Er hat eine Erfolgsgeschichte geschrieben, mit der selbst seine Macher nie gerechnet hatten: Seit BMW vor sechs Jahren den X6 lanciert hat, kommen die Bayern mit der Produktion kaum hinterher. Mittlerweile sind 250 000 Exemplare verkauft, im Sommer steht der Generationswechsel an und die Lieferfristen werden noch immer nicht kürzer. Kein Wunder, dass die Macher in München diesen Erfolg auskosten wollen und ihn deshalb nun ins nächste Segment tragen: Zum Sommer bekommt der X6 einen kleinen Bruder, der dann vom X3 abgeleitet wird und dementsprechend als X4 ins Rennen geht.
Nicht ganz so protzig
Anders als der X6 ist der X4 allerdings nicht ganz so protzig und provokant gezeichnet, sondern wirkt ein bisschen sozialverträglicher. Trotzdem sieht er schnittig, sportlich, ja, einfach verdammt gut aus. Nicht umsonst haben die Bayern vom X3 lediglich die Motorhaube, die Nieren und die vorderen Kotflügel übernommen und alle anderen Blechteile verändert.
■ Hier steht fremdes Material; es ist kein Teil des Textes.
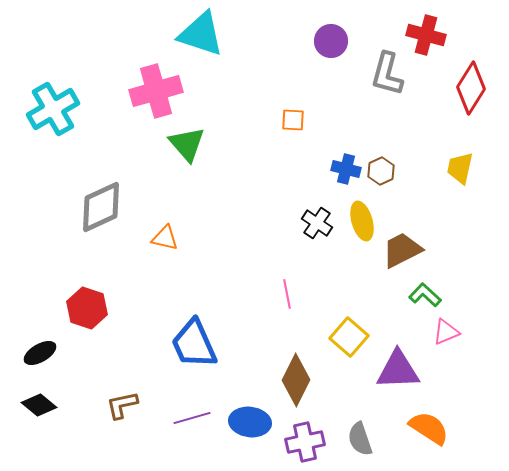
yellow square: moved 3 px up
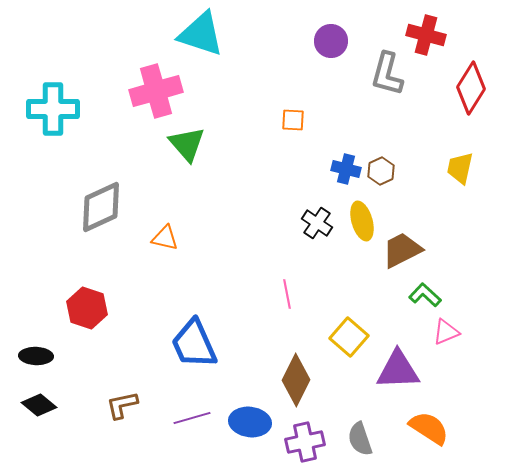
cyan cross: rotated 30 degrees clockwise
black ellipse: moved 4 px left, 3 px down; rotated 32 degrees clockwise
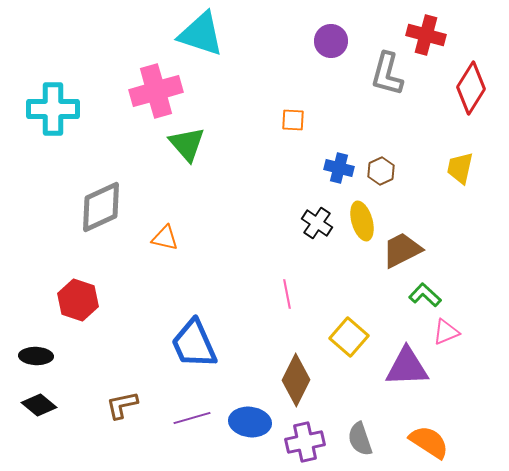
blue cross: moved 7 px left, 1 px up
red hexagon: moved 9 px left, 8 px up
purple triangle: moved 9 px right, 3 px up
orange semicircle: moved 14 px down
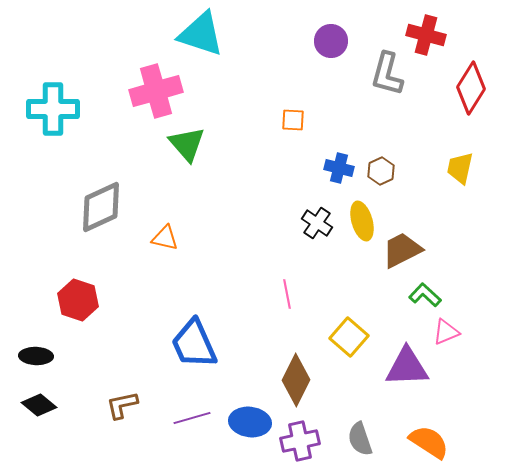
purple cross: moved 5 px left, 1 px up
Nicht nur die Silhouette ändert sich mit dem fallenden Dach, das den unverändert 4,67 Meter langen Wagen vier Zentimeter flacher macht. Sondern die Front wirkt mit riesigen Nüstern sehr viel bissiger und das Heck mit seiner neuen Schürze deutlich bulliger.
Hochwertiger Innenraum
Innen ändert sich zwar nicht ganz so viel. Doch allein die zwei Zentimeter weniger Sitzhöhe in der ersten Reihe machen schon einen fühlbaren Unterschied. Und mit der stärker ausgeformten Rückbank sieht auch der Fond etwas dynamischer aus. Obwohl das Dach merklich abfällt, kann man es dort übrigens bei der ersten Sitzprobe bequem aushalten. Wenn man den Kopf erst einmal unbeschadet durch den flachen Türausschnitt bugsiert hat, reicht der Luftraum sogar für eine steile Gelfrisur. Umdenken müssen nur Praktiker und Lademeister. Denn der Kofferraum schmilzt um auf 500 Liter bei aufrechter und maximal 1 400 Liter bei umgelegter Rückbank.
Es geht ums Vergnügen
Wo BMW beim X3 spätestens mit der Modellpflege auf Vernunft setzt und an der Verbrauchsschraube dreht, geht es beim X4 viel mehr ums Vergnügen. Fahrwerk und Lenkung sind deshalb von Hause aus sportlicher abgestimmt, die Regelsysteme arbeiten im Dynamik-Modus, die Automatik schaltet schneller und die Basis-Motoren fliegen genauso aus dem Programm wie die Modelle ohne Allradantrieb. So bleibt deshalb die Wahl zwischen jeweils drei Benzinern und Dieseln, die ein Leistungsspektrum von 184 bis 313 PS abdecken. Selbst der X4 20i als schwächster Motor wuchtet den SUV-Sportler deshalb in 8,1 Sekunden auf Tempo 100 und schafft immerhin 212 km/h. Und wer zum Beispiel den X4 35d vom anderen Ende der Palette bestellt, kommt auf einen Sprintwert von 5,2 Sekunden und ein Spitzentempo von 247 km/h.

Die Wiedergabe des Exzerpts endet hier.